The required documents include your passport, birth certificate, proof of residence and proof of income. Employees could provide a certificate of employment and latest payment slips, while the self-employed people must provide proof too. Retired and unemployed people prove that they have enough money to live in France. To prove you won’t be a burden on the French health services, retired people can provide an S1 certificate from the NHS, working people and the self-employed will need to be paying into French social security, and if you’re not working but not retired either you will need to show that you have medical insurance.
The process should not take more than a few weeks.
Family purchase could open the door
The right to bring family to France is extended to dependent children and grandchildren of the legal resident. This opens up another angle for British people who wish to retain their EU rights but are not in a position to move to France yet.
Although only one person needs to become legally resident in France for the whole family to benefit, the cost of buying the home can be spread among many. Read our brand new guide, Buying Abroad with Family to see how to organise the legal and financial aspects.
Already convinced? If you’re ready to buy a home in France, Property Guides will be at Your Overseas Home, where those serious about buying can get answers to detailed questions from trusted lawyers, agents and currency providers. Click here to apply for FREE tickets to shows throughout 2018.
If you cannot buy before March 2019
For those who cannot establish legal residency in France before Britain leaves the EU, whether that includes the transition period or not, the “worst case scenario” remains as outlined in our guide “How to Live in France After Brexit”. Very roughly, these are rules that apply to Americans. Australians etc. It seems highly likely that a bespoke visa system would apply to the British who are, after all, just 20 miles away and arrive in France by the millions every year, but if not these are the rules that could apply:
• Non-EU passport holders can stay in France for up to 90 days without getting a visa.
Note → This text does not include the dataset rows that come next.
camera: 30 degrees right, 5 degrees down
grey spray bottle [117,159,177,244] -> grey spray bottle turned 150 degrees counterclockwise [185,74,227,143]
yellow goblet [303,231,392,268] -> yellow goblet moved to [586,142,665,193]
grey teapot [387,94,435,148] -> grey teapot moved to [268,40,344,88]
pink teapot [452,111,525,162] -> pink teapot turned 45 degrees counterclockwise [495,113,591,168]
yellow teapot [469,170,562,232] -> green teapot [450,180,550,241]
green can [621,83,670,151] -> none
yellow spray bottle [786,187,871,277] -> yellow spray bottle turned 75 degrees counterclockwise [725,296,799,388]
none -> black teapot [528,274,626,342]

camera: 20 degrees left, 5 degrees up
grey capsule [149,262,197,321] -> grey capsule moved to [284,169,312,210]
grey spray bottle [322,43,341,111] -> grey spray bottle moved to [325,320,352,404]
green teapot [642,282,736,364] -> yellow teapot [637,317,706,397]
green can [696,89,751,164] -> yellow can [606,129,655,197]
This can be spread over as many visits as you like, allowing for at least 12 weeks in the country spread throughout the year.
• The “long stay visitor visa” allows you to stay for up to 12 months, without the need to obtain a residence permit. You must prove that you have enough money or income to support yourself without working.
• There is no restriction on you buying a home in France and there are no limits on where.
• Non EU buyers are generally able to get the same deal on mortgages as EU citizens.
• If you wish to rent out your home you will need local authority permission and you will have to declare any rental income in France.
• There are many types of work visa, including the passeport-talent or the European Blue Card.
• You can request French citizenship after five years of living in France and if you can pass a French language test. Students can apply after two years.
• Retired people could also go for the carte de séjour retraité option but this requires you to prove you will be getting a retirement income while also maintaining your normal (habitual) residence outside France.